┌─ Document excerpt
Won't it be interesting when the day arrives we find Bush hiding underground, capture him, try him, and hang him! Remind you of anyone?
I predict Bush and some of his cohorts will be killed by U.S. Marines
when they raid the Bush compound in Paraguay in a few years,
after Dubya has been declared a War Criminal and outlaw by The World.
Or, he may take poison just as the troops are overrunning his compound.
Either way,
Dubya will not be taken alive.
I'd love to see a trial,
but it'll never happen.
pissed off patricia @ 78:
I'd like to suggest something, though. It's pretty obvious that Rethugs (or Right-wings) are responsible for all previous assassinations when you observe that this 'most hated administration ever' is still alive and kicking our butts.
If only a presidential candidate would promise the voters that, if elected, they will prosecute the Bush administration. That would be justice.
If you're going to shoot him and his felonious compatriots, I sure hope it's shown live on Fox News as they'll eat anything.
This should be a huge book release. The man who wrote Helter-Skelter - the most popular true-crime story of all time, a famous prosecutor, writes about something so controversial as trying the president of the US for murder. It should be a sensation. Every will have an opinion. The press will be all over it...or not.
└─
┌─ Dataset content
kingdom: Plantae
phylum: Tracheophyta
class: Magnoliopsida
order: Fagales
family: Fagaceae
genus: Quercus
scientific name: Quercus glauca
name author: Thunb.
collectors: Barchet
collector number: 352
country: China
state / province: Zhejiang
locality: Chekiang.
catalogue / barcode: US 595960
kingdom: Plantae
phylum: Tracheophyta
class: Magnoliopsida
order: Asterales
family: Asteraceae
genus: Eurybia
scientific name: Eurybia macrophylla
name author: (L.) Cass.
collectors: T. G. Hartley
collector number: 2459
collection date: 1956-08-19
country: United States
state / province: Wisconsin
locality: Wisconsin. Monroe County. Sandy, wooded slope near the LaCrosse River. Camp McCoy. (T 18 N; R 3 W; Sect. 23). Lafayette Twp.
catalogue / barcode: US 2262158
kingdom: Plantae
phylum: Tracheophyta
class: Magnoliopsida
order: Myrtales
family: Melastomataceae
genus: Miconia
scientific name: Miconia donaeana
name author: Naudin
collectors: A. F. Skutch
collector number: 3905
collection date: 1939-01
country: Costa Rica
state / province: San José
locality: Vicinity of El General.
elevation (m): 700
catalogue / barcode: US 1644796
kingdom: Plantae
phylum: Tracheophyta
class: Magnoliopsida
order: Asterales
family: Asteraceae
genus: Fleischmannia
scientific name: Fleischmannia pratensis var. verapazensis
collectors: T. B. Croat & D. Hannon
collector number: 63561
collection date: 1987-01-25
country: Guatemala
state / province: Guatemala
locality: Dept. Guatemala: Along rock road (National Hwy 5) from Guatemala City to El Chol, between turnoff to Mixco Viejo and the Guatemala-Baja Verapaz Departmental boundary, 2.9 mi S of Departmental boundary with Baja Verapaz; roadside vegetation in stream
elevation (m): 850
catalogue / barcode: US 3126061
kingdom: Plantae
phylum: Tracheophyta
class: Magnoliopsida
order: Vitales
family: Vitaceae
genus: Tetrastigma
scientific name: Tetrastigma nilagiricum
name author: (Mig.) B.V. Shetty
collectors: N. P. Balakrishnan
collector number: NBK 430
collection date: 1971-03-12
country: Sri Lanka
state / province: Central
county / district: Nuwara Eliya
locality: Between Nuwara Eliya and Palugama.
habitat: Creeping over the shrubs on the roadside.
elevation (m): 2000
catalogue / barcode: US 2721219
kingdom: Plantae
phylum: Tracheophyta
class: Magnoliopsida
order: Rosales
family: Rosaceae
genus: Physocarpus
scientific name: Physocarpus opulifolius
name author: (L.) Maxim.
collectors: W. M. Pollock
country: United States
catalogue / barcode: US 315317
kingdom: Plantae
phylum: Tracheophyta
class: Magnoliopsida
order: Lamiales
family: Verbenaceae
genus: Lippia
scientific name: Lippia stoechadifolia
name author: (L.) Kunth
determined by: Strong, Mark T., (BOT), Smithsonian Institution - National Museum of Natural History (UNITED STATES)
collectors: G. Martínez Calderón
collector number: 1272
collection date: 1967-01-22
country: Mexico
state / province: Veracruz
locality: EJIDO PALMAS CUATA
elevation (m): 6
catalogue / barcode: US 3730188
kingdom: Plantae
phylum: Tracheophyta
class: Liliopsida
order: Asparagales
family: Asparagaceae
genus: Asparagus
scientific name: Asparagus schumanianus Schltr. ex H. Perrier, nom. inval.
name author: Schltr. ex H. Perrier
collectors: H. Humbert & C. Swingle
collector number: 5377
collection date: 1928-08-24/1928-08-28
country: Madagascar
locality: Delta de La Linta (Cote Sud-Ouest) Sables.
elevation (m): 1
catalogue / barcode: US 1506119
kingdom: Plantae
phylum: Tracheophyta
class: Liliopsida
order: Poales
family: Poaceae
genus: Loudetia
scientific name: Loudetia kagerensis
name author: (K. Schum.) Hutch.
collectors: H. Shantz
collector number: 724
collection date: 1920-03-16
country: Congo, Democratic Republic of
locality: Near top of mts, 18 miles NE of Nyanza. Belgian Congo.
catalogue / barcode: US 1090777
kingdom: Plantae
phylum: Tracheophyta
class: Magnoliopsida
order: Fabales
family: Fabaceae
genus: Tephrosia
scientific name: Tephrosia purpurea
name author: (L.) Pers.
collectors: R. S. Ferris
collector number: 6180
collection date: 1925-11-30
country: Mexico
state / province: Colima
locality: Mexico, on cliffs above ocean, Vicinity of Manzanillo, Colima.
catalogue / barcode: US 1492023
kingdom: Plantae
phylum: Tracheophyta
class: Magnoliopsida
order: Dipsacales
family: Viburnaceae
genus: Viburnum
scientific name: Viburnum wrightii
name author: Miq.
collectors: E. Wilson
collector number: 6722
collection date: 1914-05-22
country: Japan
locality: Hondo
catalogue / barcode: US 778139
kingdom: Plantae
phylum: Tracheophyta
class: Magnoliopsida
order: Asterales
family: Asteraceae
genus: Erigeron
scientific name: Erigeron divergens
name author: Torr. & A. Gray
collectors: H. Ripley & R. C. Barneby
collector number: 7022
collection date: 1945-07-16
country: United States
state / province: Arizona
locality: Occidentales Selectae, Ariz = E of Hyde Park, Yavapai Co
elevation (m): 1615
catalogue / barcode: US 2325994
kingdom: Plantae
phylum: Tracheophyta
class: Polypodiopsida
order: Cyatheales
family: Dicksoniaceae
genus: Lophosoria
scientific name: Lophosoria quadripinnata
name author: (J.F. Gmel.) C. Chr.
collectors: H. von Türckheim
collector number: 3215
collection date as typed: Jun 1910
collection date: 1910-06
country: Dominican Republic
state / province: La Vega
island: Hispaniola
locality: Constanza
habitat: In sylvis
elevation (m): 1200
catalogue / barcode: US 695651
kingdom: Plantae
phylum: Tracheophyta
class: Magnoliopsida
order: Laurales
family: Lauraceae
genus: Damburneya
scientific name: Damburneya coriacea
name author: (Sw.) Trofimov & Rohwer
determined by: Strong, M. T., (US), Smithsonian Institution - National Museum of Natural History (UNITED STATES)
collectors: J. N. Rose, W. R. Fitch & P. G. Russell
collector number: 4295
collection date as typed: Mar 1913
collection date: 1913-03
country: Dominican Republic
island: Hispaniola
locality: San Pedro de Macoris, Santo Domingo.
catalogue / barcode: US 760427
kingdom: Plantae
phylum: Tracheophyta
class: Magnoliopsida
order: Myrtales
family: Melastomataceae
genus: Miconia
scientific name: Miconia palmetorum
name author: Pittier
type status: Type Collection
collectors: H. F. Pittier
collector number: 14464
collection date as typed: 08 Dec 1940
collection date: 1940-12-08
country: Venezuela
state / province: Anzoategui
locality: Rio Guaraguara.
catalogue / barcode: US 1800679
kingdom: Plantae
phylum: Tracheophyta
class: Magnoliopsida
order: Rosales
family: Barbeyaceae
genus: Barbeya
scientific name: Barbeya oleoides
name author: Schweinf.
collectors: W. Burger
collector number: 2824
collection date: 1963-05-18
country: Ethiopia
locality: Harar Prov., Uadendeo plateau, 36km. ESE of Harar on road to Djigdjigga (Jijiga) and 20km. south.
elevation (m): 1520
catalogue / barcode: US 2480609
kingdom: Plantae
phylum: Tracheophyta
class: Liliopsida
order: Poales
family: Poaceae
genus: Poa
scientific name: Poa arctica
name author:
└─
## Your objective
In the comment thread, what earlier book is the writer of the new book said to have written? You won't need the listing.

## Answer section
Helter-Skelter